EXERCISE DESCRIPTION
Could you show each line of the records that contains the word "afin"?

** Opening DATA FOR THIS EXERCISE block **

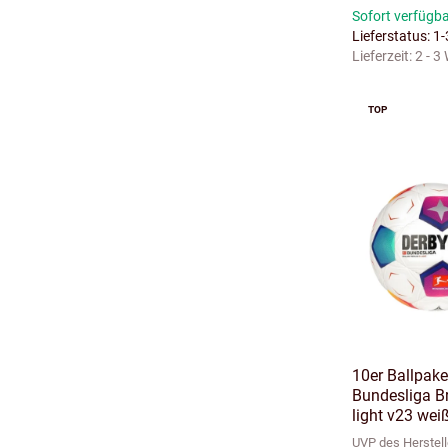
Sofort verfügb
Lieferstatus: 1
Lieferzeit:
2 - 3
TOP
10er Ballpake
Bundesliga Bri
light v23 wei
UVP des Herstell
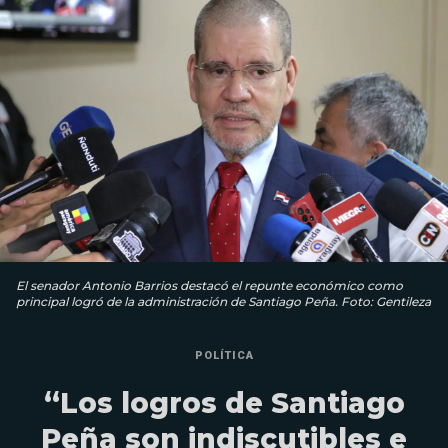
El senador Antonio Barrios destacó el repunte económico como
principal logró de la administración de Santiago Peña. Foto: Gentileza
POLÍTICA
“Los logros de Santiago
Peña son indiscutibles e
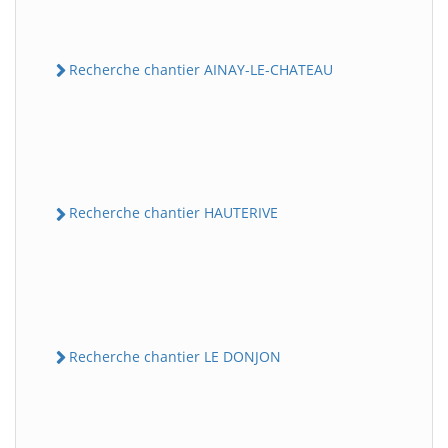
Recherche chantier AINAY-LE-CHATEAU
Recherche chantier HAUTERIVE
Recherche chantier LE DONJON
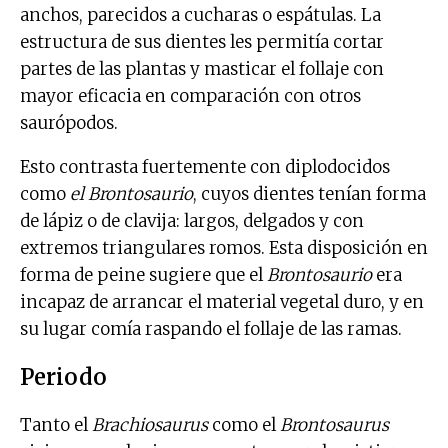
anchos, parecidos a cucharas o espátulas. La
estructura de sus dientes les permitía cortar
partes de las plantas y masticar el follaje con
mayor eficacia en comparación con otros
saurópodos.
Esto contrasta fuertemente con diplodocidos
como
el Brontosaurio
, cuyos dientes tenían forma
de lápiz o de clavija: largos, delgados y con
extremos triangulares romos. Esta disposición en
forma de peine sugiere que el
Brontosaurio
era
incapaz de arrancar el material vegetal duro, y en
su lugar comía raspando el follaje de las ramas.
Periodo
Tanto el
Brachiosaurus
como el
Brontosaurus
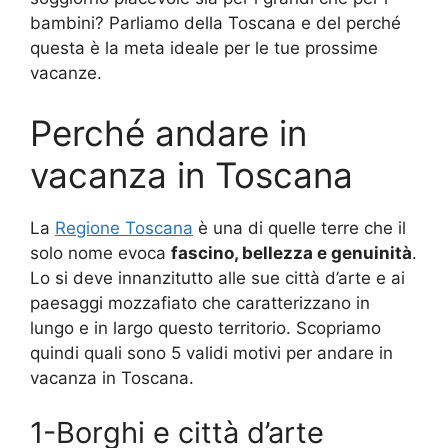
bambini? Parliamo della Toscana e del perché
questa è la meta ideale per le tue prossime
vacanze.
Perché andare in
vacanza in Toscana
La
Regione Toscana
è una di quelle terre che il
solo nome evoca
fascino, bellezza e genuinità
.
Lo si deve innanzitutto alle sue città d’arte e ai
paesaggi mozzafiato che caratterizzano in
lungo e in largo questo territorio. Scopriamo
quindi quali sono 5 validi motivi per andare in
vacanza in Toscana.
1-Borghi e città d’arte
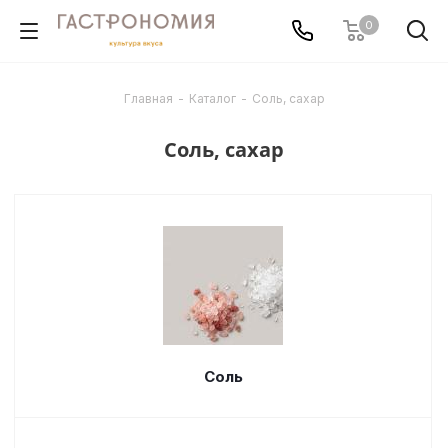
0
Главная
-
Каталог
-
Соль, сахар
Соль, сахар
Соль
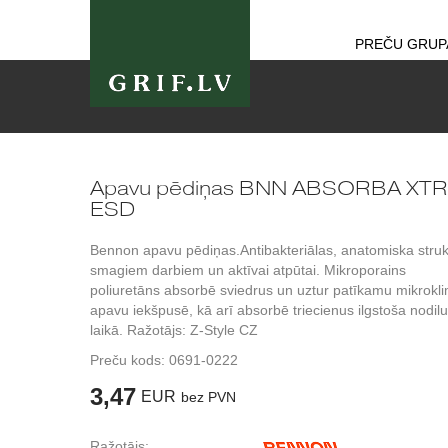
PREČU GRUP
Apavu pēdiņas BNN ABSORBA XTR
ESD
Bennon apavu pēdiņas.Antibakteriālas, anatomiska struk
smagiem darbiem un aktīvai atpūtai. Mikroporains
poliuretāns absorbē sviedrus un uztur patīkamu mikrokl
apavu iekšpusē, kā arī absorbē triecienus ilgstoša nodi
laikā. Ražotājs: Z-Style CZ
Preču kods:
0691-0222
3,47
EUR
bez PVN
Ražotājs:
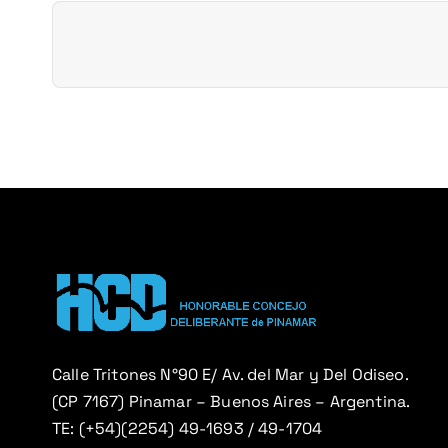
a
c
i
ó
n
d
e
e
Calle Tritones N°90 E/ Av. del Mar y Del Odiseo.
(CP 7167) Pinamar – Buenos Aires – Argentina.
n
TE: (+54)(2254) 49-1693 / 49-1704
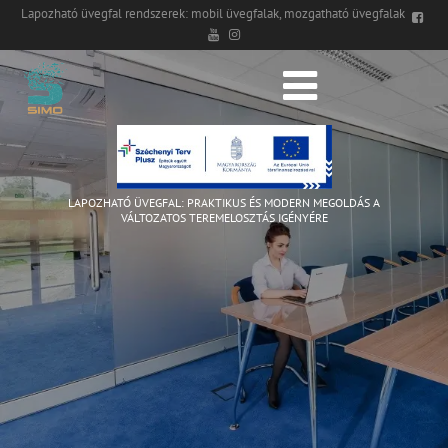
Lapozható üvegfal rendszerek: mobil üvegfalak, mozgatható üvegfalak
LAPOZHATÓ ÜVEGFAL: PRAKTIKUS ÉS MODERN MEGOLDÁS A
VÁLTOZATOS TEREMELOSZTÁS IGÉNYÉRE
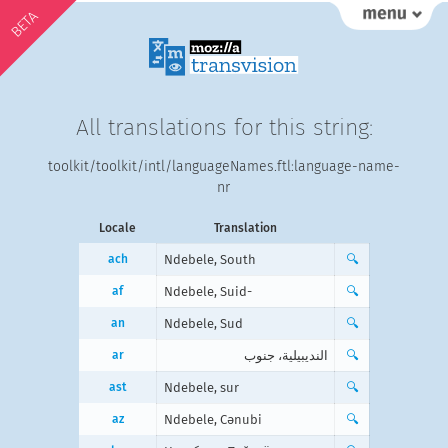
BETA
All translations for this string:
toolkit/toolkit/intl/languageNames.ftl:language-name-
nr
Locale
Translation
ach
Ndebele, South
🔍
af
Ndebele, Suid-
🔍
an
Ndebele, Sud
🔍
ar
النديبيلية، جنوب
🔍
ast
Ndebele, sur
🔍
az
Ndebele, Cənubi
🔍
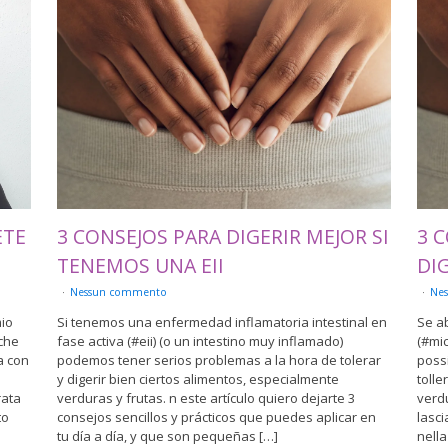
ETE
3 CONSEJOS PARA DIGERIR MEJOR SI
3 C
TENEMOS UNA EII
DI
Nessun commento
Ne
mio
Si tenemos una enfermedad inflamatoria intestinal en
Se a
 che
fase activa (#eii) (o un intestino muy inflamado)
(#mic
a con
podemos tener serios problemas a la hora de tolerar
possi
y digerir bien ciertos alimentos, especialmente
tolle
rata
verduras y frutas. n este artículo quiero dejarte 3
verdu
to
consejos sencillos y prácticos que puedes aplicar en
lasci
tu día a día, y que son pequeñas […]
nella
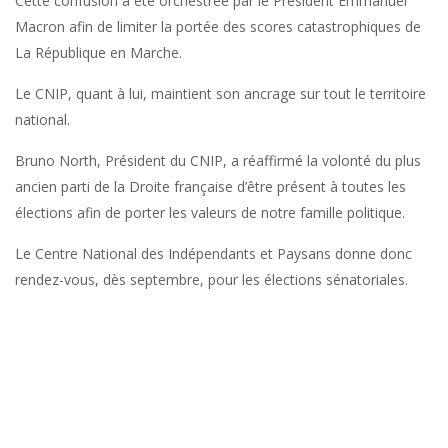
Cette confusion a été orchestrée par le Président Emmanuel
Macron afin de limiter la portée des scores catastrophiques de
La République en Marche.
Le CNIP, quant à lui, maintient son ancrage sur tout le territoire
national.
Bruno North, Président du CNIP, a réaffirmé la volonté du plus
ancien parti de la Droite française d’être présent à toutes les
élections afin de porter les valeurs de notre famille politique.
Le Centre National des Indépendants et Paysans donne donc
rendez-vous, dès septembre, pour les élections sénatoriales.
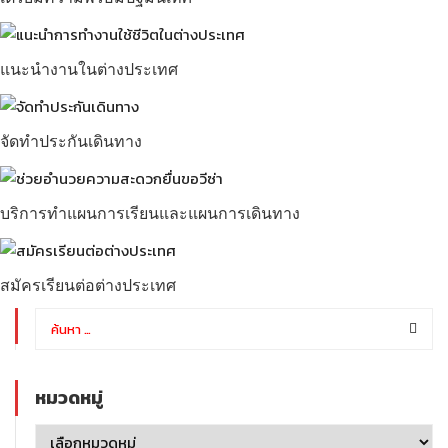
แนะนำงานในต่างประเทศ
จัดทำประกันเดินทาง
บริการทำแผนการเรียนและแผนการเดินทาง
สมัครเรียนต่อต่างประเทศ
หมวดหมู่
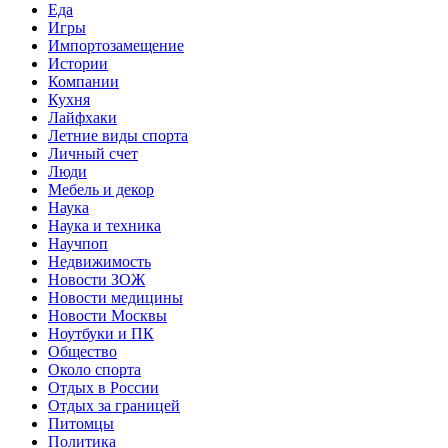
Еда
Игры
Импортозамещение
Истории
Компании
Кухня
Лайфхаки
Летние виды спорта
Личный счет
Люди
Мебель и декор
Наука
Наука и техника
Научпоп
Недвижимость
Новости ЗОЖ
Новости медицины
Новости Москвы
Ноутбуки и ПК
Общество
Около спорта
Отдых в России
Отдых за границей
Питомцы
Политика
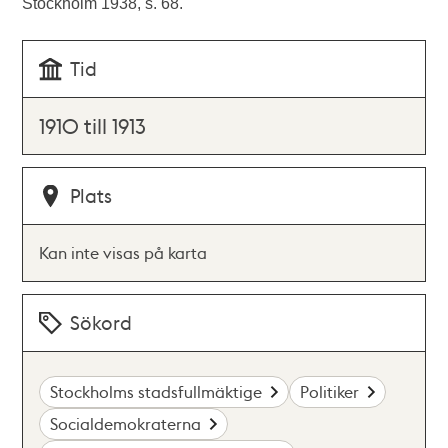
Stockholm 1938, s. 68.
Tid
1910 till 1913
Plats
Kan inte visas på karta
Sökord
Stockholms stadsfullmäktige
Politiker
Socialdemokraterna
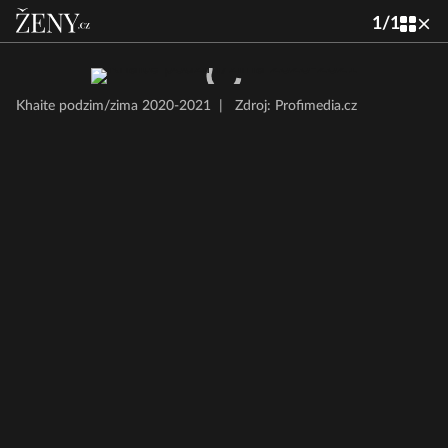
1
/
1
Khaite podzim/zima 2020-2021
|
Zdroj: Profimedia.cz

** Closing DATA FOR THIS EXERCISE block **

TASK SOLUTION
Macron afin de limiter la portée des scores catastrophiques de
élections afin de porter les valeurs de notre famille politique.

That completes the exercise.